Similarly, for ordinal values, the NYHA classification is a parameter that helps physicians in categorizing patients affected by HF. There are four different levels based on patient complexity. Finally, the Boolean features report a particular condition or specific medication. The number of valid records (with or without missing values) was 1739. The first data pre-processing task was to deal with missing/incorrect data, particularly for the BNP feature. Two methods were applied: firstly, with the help of our clinical partners, we recovered some missing BNP values for affected patients by assigning values acquired within two months from the time of data analysis; secondly, some incorrectly assigned values were removed upon critical examination of the remaining records, leaving a total of 641 records with a BNP or proBNP value assigned.
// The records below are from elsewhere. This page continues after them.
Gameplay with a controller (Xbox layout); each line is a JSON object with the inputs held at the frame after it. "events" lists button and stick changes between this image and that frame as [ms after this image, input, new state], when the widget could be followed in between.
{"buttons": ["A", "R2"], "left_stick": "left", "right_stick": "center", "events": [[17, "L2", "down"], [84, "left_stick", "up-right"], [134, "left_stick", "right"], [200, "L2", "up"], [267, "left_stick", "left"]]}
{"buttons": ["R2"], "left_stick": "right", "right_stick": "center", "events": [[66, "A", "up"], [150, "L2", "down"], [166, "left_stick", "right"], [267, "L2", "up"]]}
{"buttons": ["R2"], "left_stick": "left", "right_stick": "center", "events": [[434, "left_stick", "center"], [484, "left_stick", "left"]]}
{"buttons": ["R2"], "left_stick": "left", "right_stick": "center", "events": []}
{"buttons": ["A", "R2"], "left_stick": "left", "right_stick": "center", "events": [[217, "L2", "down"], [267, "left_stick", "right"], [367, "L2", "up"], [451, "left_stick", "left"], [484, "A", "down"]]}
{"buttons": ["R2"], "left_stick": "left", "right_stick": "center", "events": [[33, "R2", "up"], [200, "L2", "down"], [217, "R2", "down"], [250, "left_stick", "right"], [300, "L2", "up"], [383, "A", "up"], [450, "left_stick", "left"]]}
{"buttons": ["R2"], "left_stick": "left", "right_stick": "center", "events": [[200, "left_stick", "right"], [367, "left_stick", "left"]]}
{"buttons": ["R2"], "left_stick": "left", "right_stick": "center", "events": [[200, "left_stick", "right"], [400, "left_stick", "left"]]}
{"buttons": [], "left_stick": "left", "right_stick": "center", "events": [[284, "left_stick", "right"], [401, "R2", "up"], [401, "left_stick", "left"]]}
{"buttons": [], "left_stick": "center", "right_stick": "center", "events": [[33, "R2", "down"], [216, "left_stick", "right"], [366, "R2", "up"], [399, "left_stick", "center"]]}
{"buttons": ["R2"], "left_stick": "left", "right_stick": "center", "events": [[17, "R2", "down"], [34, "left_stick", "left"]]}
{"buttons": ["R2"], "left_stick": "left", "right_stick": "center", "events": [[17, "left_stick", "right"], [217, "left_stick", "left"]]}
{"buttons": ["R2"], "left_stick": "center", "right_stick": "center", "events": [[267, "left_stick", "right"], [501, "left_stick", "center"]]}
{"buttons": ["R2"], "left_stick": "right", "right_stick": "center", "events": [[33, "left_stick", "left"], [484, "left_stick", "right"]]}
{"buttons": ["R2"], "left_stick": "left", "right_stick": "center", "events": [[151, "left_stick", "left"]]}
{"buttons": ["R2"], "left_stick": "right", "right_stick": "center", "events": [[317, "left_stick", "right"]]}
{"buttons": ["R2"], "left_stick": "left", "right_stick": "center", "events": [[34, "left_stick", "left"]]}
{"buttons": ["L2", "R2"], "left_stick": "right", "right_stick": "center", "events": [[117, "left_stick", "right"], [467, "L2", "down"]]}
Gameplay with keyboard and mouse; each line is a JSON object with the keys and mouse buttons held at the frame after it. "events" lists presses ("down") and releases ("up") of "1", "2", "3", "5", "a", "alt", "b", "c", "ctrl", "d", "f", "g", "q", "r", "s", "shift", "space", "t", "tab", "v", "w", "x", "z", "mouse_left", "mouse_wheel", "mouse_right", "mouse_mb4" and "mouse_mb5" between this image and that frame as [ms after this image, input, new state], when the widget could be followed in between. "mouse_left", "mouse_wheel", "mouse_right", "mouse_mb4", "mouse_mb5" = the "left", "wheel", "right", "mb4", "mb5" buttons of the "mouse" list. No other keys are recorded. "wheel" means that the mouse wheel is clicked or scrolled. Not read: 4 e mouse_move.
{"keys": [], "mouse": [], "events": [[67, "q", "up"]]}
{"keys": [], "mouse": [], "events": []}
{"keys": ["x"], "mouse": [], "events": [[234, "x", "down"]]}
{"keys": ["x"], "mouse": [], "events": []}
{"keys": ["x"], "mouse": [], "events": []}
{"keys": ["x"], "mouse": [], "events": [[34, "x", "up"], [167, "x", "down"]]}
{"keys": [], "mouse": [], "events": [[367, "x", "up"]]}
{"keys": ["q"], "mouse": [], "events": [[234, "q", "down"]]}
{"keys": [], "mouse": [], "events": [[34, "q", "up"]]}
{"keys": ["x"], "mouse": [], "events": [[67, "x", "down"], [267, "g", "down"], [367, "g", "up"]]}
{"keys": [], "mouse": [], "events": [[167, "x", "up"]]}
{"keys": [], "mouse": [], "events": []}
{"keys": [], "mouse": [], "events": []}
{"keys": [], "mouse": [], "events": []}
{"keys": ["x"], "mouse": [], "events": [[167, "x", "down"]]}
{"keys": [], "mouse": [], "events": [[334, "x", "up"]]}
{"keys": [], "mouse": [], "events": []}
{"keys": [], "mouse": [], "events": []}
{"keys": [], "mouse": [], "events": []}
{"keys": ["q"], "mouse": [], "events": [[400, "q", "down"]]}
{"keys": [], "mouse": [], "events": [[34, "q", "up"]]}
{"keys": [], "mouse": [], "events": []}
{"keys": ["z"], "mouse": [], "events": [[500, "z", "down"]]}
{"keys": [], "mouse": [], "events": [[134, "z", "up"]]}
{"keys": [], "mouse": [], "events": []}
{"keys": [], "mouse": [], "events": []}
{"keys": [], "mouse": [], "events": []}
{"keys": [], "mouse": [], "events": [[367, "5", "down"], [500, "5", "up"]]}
For those cases where only proBNP values were available, we applied a change factor of four, as suggested by our clinical partners after discovering from a literature analysis [50,51,52] that conversion factors and formulas may vary as a function of the data source, nationality, and some other environmental issues.

Another challenge that emerged from the data analysis process was the difference in the number of patient follow-ups, for example, some patients had only four visits, while some others had up to ten. To solve this problem, we adopted the padding strategy, which generally provides uniformity of dimensions. We shall describe this procedure in more detail in later sections. It is worthy of note, however, that some records could not be transformed into the desired dimension—a situation which translated into less knowledge of the patient’s history. At the end of every cardiology visit, every patient was assigned a score representing the feature object of prediction (i.e., 1-mild, 2-moderate, and 3-severe), which gives an indication of the severity of the HF. Finally, a preliminary data-cleaning phase was executed by removing records with too many missing values (>3) and features with low variance (<0.8). All involved patients signed the consent to process their personal data. It is useful to emphasize here that we received already anonymized data from our clinical partners. Moreover, all data records had been collected following the usual standard of care procedure. No additional patient examination was executed for the purpose of this study.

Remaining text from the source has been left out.